Com avanços espetaculares no campo de novos produtos médicos e farmacêuticos, a China ainda enfrenta problemas do passado em matéria de imunizantes. Vilma Gryzinski:
“A
história de propinas provocou preocupações entre investidores”. Com
esta frase, o Washington Post resumiu a parte indesejada do currículo da
Sinovac, a arrojada empresa que está à frente da vacina chinesa
dirigida a países de desenvolvimento médio como Brasil, Turquia e
Indonésia.
O
passado ficou maior diante da projeção mundial que a CoronaVac – o
melhor nome entre todas as vacinas para o novo vírus – ganhou.
A
ascensão da Sinovac, criada por Yin Weidong, seu presidente e CEO,
aconteceu “com a ajuda de projetos prioritários de Pequim e subornos a
funcionários envolvidos na área de vigilância sanitária e de aprovação
dos acordos de venda”, diz a reportagem do Post.
A
empresa cooperou com a investigação. Yin Weidong disse em seu
depoimento à Justiça que “não podia recusar pedidos de dinheiro feitos
por um funcionário da área de vigilância”.
O funcionário que recebeu as propinas para apressar as certificações entre 2002 e 2011 foi condenado a dez anos de prisão.
Obviamente,
não foi um caso único. “Pelo menos 20 funcionários do governo e
administradores hospitalares de cinco províncias admitiram na Justiça
terem recebido propinas da Sinovac entre 2008 e 2016”.
A
qualidade das vacinas em si não foi contestada, mas o histórico de
corrupção, somado à demora na divulgação dos resultados da CoronaVac,
cria um ambiente menos favorável.
“Alguns
especialistas médicos dizem que é justificado um escrutínio extra sobre
os produtos da Sinovac levando-se em conta seu histórico de
flexibilidade moral”, registrou o Post.
Não
é impossível que esta atitude encontre correspondentes na outra linha, a
de compradores igualmente flexíveis, mas Yin Weidong nunca foi acusado
de conduta imprópria.
O
novo coronavírus, nascido em Wuhan, criou oportunidades bem
aproveitadas por empreendedores do setor médico e farmacêutico fora e,
principalmente, dentro da China.
Da lista de 50 novos “bilionários do corona” feita pela revista Forbes, nada menos que 30 são chineses ou de Hong Kong.
O
mais destacado é Hu Kun, dono de uma fabricante de equipamentos médicos
como oxímetros, estetoscópios e outros, a Contec.
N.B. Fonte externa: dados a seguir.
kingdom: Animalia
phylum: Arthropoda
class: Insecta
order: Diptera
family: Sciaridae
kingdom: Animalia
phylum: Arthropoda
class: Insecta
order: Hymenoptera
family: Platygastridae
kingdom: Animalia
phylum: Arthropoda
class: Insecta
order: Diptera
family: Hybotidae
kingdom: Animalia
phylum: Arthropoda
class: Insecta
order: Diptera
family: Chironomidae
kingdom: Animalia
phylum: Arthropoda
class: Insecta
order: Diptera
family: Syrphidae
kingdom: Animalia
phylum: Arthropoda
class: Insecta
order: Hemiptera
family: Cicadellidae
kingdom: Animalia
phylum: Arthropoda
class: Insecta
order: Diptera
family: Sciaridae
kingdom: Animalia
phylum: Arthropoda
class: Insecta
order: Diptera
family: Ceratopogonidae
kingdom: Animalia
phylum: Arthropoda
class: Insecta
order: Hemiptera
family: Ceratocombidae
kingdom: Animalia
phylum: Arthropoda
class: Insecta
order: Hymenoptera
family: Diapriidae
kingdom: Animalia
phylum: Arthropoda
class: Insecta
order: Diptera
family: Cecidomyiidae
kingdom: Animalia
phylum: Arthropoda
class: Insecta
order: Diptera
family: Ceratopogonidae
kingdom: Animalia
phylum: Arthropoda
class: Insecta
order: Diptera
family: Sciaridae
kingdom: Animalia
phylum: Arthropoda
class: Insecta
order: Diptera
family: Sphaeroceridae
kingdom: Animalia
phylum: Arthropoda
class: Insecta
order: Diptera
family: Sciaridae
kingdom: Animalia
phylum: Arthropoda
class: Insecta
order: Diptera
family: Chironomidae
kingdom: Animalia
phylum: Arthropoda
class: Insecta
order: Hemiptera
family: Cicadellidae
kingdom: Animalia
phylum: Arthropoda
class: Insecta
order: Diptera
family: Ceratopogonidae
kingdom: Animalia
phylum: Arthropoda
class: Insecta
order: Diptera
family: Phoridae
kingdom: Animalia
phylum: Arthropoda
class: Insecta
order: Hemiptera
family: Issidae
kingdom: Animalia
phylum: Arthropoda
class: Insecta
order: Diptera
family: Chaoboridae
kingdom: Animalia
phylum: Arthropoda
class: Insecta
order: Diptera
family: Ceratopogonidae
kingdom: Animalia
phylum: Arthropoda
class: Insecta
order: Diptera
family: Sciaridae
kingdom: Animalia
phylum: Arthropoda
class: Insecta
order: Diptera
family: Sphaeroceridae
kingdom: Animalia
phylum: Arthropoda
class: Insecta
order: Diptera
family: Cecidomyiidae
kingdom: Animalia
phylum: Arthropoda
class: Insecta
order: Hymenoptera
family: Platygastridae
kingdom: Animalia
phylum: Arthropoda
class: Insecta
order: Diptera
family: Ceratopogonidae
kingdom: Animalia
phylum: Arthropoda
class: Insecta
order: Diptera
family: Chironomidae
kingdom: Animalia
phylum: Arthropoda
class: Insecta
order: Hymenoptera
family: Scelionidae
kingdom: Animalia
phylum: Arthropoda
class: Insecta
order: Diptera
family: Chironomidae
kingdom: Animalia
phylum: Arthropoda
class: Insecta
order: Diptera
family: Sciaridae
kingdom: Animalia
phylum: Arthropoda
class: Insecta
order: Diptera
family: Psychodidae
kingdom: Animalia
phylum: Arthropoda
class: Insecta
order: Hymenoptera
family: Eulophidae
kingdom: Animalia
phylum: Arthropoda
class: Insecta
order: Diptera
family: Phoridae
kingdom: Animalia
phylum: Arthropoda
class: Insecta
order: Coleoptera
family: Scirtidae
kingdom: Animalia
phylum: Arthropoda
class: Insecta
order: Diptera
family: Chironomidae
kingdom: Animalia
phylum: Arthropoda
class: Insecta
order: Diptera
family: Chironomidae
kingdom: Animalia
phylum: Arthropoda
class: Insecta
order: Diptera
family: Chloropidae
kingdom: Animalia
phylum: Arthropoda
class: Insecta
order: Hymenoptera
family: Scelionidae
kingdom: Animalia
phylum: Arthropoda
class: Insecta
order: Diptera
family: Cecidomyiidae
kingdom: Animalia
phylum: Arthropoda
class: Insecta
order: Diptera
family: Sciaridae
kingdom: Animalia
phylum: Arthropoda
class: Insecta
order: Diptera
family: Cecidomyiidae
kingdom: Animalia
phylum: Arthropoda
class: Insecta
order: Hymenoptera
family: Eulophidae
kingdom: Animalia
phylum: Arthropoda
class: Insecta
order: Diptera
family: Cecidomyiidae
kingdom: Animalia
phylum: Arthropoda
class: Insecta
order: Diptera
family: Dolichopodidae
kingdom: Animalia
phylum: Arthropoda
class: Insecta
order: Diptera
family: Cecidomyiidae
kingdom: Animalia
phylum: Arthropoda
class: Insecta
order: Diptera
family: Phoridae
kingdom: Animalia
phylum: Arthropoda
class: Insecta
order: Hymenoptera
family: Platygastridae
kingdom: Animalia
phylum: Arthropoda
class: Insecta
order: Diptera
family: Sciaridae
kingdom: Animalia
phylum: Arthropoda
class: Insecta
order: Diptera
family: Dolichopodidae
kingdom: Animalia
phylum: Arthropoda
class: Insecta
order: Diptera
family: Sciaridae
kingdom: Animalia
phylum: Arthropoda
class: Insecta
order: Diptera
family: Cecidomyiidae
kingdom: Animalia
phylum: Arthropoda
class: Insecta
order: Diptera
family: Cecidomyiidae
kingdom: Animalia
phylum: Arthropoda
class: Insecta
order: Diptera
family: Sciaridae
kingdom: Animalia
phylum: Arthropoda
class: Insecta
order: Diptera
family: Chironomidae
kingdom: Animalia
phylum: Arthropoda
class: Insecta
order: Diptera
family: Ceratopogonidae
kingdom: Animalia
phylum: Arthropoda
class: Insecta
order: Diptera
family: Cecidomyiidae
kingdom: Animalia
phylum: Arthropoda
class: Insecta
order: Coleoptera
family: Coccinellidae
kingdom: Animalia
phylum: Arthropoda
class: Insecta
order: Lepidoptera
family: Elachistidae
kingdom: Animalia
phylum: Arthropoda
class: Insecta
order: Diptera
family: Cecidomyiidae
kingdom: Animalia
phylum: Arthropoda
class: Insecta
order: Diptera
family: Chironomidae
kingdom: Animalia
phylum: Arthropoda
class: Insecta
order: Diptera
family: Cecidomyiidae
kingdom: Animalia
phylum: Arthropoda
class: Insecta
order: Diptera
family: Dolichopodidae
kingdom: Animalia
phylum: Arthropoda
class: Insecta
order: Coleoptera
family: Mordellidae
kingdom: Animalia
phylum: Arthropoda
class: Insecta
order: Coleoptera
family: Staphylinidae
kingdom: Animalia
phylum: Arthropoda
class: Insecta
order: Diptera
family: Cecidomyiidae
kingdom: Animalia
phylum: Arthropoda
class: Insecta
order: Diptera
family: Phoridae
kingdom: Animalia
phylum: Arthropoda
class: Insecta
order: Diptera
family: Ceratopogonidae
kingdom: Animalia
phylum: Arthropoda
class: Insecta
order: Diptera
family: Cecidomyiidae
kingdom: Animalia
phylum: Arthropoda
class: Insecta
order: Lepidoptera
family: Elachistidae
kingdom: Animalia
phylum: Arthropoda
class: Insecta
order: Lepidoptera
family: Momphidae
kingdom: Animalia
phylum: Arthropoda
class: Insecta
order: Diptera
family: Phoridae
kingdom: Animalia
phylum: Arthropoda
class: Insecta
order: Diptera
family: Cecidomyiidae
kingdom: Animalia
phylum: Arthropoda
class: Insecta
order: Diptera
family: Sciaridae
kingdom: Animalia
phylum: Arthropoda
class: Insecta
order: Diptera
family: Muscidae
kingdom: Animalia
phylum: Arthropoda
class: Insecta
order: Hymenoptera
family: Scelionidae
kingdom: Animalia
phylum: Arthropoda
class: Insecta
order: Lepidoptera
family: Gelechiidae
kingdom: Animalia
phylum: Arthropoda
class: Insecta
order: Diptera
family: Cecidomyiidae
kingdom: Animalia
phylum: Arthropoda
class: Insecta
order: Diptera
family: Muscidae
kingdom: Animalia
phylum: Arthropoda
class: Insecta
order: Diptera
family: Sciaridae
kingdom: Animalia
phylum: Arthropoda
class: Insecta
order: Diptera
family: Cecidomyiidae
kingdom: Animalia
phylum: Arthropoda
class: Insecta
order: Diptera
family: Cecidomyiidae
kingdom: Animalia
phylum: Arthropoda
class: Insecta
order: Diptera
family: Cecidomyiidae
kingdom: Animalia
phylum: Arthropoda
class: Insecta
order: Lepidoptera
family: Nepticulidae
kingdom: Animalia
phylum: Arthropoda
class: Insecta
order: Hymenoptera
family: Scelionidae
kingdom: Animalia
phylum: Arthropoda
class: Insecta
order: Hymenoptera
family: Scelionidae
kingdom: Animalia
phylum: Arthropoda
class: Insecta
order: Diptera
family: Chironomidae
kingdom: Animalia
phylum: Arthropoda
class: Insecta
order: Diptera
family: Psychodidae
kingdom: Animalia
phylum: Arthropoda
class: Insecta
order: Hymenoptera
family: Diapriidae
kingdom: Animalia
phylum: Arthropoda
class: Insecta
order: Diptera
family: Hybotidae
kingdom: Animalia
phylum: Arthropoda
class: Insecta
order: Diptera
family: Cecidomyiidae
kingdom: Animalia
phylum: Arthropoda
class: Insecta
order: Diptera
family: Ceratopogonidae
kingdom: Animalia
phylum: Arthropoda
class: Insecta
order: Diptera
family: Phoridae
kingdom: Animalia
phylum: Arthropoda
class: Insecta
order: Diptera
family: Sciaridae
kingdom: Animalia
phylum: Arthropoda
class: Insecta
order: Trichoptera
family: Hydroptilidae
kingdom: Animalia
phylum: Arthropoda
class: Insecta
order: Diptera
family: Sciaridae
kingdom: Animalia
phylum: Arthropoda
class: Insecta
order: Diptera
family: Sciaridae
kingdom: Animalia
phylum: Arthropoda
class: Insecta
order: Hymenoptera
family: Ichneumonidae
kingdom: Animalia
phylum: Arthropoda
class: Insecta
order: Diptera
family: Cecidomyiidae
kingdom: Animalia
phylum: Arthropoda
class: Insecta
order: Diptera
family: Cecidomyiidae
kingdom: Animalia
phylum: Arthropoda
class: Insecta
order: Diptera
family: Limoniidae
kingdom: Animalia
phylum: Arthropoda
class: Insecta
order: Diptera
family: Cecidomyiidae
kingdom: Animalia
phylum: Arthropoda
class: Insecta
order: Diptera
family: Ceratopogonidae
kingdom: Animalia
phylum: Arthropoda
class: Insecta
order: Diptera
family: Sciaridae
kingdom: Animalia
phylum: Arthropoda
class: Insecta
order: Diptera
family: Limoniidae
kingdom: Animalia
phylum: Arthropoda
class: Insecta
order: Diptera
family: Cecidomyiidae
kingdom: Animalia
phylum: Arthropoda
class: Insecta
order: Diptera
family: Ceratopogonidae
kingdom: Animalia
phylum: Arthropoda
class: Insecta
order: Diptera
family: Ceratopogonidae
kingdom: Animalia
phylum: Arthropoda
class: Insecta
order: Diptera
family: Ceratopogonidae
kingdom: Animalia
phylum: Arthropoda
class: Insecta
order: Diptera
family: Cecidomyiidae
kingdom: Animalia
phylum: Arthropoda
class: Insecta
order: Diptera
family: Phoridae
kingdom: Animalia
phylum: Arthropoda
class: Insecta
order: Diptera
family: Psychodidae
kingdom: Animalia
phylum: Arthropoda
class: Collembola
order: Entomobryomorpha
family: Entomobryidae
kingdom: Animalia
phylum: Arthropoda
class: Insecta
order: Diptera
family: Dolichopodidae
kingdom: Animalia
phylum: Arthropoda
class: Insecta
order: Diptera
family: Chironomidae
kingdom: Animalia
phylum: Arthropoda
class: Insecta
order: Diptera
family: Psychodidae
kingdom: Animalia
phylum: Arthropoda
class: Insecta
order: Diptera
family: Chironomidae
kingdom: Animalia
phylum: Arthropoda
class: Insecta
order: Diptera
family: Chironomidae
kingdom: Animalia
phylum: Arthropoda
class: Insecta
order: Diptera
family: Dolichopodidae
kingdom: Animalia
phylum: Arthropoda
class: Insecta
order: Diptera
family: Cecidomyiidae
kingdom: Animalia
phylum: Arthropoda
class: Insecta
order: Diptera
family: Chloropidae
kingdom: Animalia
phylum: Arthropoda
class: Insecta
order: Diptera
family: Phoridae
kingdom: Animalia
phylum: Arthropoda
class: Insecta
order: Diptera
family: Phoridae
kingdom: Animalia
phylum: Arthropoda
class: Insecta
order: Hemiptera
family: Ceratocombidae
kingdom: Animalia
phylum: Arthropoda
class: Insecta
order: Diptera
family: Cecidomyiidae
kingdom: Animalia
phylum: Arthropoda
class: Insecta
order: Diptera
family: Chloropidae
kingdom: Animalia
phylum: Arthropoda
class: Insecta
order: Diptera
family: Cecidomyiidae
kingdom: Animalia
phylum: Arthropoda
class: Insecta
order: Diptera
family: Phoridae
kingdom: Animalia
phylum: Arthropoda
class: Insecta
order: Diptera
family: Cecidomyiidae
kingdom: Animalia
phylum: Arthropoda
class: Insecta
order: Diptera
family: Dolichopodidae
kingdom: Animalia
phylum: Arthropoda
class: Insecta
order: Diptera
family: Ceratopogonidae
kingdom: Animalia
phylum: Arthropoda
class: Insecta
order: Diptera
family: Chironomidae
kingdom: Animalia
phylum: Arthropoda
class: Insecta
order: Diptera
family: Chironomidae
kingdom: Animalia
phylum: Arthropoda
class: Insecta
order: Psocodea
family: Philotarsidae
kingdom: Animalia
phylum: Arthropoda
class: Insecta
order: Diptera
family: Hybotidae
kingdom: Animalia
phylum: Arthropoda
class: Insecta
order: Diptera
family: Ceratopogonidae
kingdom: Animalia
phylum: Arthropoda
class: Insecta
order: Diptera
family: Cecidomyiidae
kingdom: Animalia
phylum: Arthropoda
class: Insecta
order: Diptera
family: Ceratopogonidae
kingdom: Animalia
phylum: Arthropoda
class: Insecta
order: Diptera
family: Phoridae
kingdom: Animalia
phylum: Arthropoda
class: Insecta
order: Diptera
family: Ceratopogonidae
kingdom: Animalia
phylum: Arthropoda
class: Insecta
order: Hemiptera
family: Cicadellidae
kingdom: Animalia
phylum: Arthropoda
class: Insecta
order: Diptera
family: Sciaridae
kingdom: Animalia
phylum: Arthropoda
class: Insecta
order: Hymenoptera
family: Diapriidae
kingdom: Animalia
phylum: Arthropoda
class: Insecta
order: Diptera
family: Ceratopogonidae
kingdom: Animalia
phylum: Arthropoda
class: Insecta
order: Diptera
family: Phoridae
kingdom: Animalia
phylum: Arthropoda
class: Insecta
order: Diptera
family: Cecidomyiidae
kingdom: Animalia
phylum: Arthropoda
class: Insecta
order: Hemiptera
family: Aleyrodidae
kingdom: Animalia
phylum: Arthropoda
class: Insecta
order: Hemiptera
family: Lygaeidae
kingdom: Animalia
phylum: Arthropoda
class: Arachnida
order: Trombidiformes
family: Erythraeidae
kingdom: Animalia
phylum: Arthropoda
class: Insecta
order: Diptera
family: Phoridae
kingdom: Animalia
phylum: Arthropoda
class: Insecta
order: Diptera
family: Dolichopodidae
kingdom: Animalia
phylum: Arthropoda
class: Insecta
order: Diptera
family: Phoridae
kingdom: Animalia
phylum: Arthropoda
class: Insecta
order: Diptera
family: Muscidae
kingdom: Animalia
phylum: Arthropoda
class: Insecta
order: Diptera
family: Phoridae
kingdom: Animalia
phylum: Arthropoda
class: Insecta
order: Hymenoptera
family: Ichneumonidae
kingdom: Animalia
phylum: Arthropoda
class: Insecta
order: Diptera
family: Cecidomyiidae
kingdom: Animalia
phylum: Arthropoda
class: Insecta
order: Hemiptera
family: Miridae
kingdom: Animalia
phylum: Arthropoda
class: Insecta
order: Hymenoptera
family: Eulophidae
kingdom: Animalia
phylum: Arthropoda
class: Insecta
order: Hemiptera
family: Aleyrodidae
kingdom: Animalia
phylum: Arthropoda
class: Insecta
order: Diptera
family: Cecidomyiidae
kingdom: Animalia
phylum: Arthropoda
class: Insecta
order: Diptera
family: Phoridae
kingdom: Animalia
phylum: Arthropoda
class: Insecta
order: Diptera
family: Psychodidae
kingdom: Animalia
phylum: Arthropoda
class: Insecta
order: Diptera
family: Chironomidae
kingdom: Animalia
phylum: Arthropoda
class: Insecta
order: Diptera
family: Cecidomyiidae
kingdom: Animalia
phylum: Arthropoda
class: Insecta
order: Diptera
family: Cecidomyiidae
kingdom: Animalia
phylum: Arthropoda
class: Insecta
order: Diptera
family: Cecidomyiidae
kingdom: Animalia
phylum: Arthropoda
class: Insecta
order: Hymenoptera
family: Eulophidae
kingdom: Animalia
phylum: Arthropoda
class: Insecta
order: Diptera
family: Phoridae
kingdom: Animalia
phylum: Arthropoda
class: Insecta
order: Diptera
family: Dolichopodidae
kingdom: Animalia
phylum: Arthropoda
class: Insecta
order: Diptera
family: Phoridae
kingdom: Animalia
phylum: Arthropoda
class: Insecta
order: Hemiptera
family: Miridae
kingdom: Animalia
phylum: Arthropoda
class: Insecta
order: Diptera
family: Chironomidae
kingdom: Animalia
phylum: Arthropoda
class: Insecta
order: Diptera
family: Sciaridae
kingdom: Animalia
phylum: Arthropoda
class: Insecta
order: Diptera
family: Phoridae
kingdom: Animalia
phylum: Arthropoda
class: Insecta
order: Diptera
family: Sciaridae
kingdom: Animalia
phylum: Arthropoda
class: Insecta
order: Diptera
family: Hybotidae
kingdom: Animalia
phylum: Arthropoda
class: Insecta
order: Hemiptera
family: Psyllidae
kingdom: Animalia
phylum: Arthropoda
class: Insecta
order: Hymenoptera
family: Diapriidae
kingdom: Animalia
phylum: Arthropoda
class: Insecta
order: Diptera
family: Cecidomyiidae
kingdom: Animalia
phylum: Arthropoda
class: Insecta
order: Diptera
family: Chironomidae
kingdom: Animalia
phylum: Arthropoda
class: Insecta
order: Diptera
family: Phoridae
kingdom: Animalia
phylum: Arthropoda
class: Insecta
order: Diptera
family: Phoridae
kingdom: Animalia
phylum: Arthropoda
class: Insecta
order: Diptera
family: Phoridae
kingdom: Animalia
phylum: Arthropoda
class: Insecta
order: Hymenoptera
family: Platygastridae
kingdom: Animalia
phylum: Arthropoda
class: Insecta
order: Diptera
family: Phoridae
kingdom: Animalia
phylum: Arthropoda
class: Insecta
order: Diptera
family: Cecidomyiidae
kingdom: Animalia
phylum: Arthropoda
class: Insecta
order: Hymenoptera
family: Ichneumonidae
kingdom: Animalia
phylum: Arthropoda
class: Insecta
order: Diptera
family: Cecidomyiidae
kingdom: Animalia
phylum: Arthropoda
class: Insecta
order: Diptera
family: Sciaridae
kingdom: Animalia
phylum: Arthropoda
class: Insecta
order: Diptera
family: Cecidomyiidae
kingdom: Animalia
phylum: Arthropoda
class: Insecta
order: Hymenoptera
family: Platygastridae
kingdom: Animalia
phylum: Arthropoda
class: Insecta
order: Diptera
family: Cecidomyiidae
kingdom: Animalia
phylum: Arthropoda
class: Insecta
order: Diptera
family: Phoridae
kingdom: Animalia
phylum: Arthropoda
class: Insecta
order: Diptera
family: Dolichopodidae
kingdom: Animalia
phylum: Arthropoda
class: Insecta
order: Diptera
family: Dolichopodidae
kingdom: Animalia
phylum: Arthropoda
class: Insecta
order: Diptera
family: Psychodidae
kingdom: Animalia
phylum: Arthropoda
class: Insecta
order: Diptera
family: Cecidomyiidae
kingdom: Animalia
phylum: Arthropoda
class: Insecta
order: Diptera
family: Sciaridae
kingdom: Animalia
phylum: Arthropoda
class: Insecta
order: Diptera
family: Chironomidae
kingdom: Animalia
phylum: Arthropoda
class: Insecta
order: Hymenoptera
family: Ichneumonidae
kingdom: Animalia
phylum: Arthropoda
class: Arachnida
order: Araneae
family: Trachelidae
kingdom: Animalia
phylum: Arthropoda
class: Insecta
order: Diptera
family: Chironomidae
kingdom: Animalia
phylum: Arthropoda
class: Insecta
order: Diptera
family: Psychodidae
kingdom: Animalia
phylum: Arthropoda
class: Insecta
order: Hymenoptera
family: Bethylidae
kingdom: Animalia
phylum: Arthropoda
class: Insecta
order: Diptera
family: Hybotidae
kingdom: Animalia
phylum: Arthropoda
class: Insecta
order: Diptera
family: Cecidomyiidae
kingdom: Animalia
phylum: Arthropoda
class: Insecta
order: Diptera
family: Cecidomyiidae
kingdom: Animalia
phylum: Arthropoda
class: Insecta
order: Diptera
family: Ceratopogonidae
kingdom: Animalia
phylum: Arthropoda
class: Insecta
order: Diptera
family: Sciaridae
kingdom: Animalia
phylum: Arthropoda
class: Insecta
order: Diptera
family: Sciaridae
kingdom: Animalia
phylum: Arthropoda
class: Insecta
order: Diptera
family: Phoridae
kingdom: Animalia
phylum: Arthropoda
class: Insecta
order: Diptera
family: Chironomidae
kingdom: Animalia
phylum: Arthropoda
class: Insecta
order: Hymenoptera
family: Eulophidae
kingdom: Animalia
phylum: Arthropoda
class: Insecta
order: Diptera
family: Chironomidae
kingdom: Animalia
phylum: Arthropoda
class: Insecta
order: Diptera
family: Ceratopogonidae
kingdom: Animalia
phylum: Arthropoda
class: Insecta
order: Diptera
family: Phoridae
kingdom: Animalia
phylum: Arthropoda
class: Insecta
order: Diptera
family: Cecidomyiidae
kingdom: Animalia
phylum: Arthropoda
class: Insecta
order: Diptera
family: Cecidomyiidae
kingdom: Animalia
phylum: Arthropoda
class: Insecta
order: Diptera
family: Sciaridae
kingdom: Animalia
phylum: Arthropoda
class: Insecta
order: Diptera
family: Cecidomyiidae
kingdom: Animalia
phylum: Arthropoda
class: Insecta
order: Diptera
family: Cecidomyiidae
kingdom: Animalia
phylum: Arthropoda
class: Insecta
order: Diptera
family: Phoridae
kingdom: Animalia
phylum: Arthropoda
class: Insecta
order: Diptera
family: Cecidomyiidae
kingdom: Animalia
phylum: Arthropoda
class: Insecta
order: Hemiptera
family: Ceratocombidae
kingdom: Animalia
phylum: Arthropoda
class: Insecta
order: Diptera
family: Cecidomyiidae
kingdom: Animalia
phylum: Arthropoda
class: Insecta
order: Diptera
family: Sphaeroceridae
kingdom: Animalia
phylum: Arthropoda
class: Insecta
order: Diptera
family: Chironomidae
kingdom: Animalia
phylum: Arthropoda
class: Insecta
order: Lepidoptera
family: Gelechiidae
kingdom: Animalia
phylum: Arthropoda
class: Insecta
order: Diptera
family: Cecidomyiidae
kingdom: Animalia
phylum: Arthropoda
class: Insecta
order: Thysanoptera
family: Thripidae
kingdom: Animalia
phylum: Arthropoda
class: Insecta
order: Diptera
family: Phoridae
Ele abriu o capital
da empresa em agosto e, desde então, as ações valorizaram 150%. A
fortuna de Hu foi calculada pela Forbes em 3,9 bilhões de dólares.
As
pesquisas e a produção de vacinas para controlar a pandemia – somadas
às jogadas geopolíticas do governo para projetar a China como
superpotência nesse campo também -, atraem para o país atenções nem
sempre desejadas.
Além
do caso de corrupção da Sinovac, outra gigante chinesa, a Kangtai
Biological Products, entrou na linha de frente por causa da parceria com
a AstraZeneca.
A
gigante farmacêutica que está produzindo a vacina desenvolvida por
pesquisadores de Oxford usa uma fábrica nova em folha da Kangtai.
A
empresa foi suspensa da lista de fornecedores do governo em 2013,
quando 17 recém-nascidos morreram depois de tomar vacina para hepatite
B.
Seu presidente, o milionário Du Weimin, chegou a ser chamado de “matador de bebês”.
A empresa acabou exonerada de responsabilidade e as mortes foram atribuídas a coincidência de fatores.
É
claro que deixaram um rastro de desconfiança entre consumidores
ressabiados. Segundo um levantamento feito por pesquisadores chineses,
antes do caso das mortes dos bebês, 85% consideravam as vacinas seguras.
O número caiu para 26,7% no auge da crise.
Com
17 milhões de novos chinesinhos por ano – para comparar, foram 2,8
milhões no Brasil em 2019 -, e campanhas governamentais de erradicação
de doenças infantis e combate aos vários tipos de gripes, fora os
enormes incentivos às pesquisas em todas as áreas científicas, a China
virou um território extremamente fértil para empresas de ponta na área
da biotecnologia.
Nenhuma
delas tem o método inovador de usar o mecanismo genético do RNA para
induzir o sistema imunológico a combater o novo vírus, como o das
vacinas da Pfizer e da Moderna.
É possível apostar com razoável grau de certeza que cientistas chineses estão acompanhando com toda atenção a concorrência.
Em
contrapartida, os produtos chineses também passaram a ser acompanhados
com mais atenção, o que aumenta os saudáveis mecanismos de controle.
É isso que vai acontecer com a “prestação de contas”, ainda que adiada, da CoronaVac.